Geothermal electricity power plants use hydrothermal resources to generate electricity. Hydrothermal resources include hydro (water) and thermal (heat). Geothermal electricity plants use extremely high temperature (300°F to 700°F) hydrothermal resources procured from hot water wells or dry steam wells. These hydrothermal resources are collected by drilling wells into the earth and streamed through piping. The steam or hot water powers a turbine that generates electricity. Geothermal electricity wells can be up to two miles deep.
The United States is the leader in geothermal electricity generation. Predominantly from the Western part of the country is enough geothermal electricity generated to power nearly 3.5 million homes.

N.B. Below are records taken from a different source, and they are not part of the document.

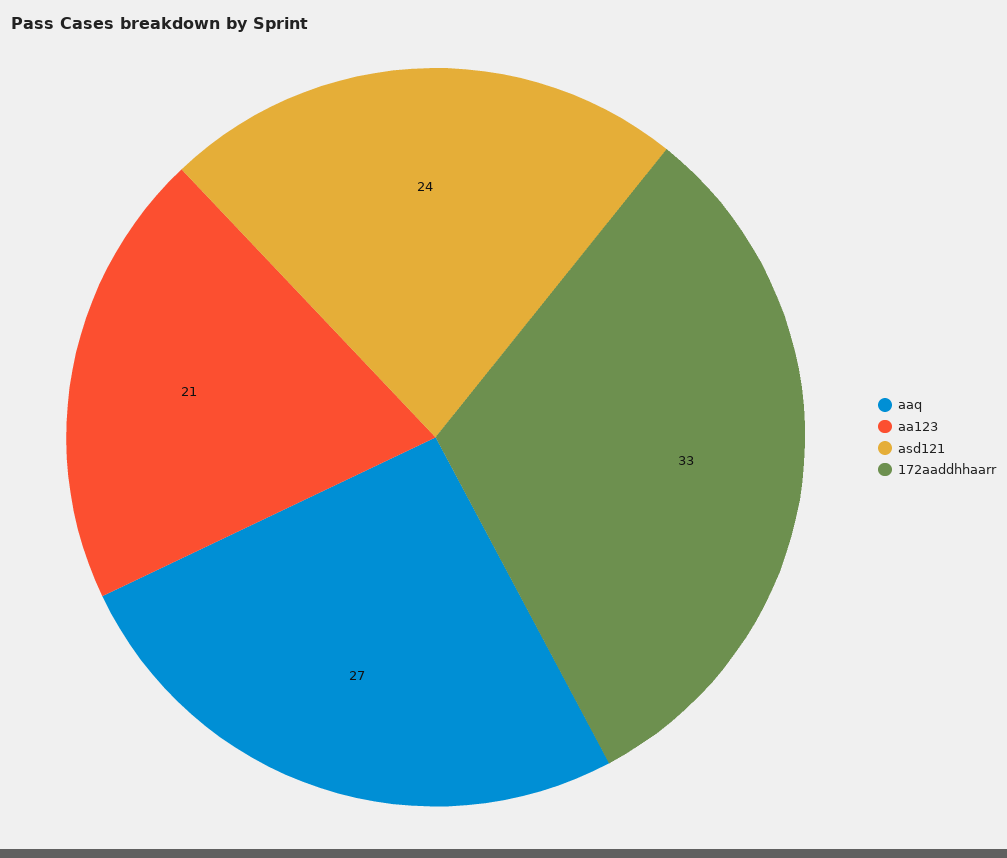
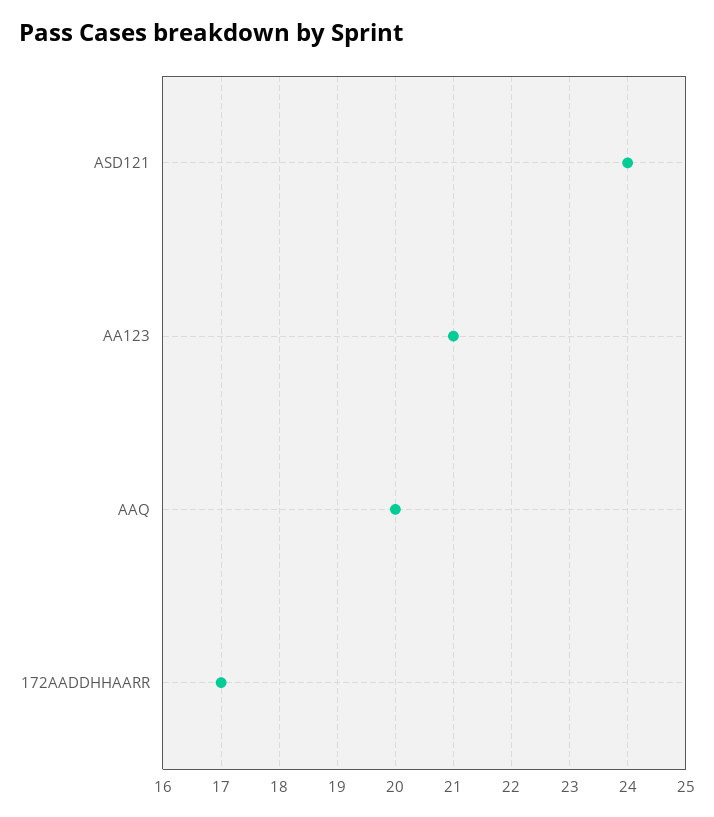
  {
-   "aaq": 27,
+   "aaq": 20,
    "aa123": 21,
    "asd121": 24,
-   "172aaddhhaarr": 33
+   "172aaddhhaarr": 17
  }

Geothermal Electricity Power Plants
There are three types of geothermal power plant technologies used to convert hydrothermal fluids into electricity – binary cycle, dry steam, and flash steam. Here is a video overview of geothermal energy from the U.S. Department of Energy.
Curious about #geothermal power? Check out three different technologies that produce it!Posted by U.S. Department of Energy Office of Energy Efficiency and Renewable Energy on Sunday, November 26, 2017
Binary Cycle Power Plant
Binary cycle geothermal electricity plants are different than dry steam and flash steam systems because the geothermal reservoir never encounters the turbine units. The binary cycle uses two types of fluid, hence its name. Hot fluid from underground heats a second fluid called, a heat-transfer fluid in a large heat exchanger. The second fluid has a much lower boiling point than the first fluid, and so it flashes into vapor at a lower temperature. When the second fluid flashes, it spins a turbine which drives a generator and creates electricity.
Binary plants emit virtually nothing into the atmosphere, except for water vapor, thanks to its closed-loop system design. Geothermal resources under 300°F are most commonly available and could result in more geothermal electricity from binary-cycle plants.
Dry Steam Power Plant
Dry steam power plants primarily use steam as its hydrothermal fluid. Underground steam travels directly to a generator that produces electricity. Steam from the earth is always accessible and eliminates the need to burn, store, or transport fossil fuels. Dry steam power plants emit only unused steam and very small amounts of gasses.
Dry steam power plants were the first type of geothermal electricity generation and date back to 1904. Steam technology is still widely used and effective. The Geysers in northern California power the world’s largest single source of geothermal dry steam power.
Flash Steam Power Plant
Flash steam power plants are currently the most common geothermal electricity generation plants. A pump pushes hot fluid under high pressure into a tank at the surface, where it cools. As it cools, the fluid flashes and turns into a vapor which drives a turbine and powers a generator that creates electricity.
If any fluid remains in the tank, it can be flashed again in a second tank to create even more electricity.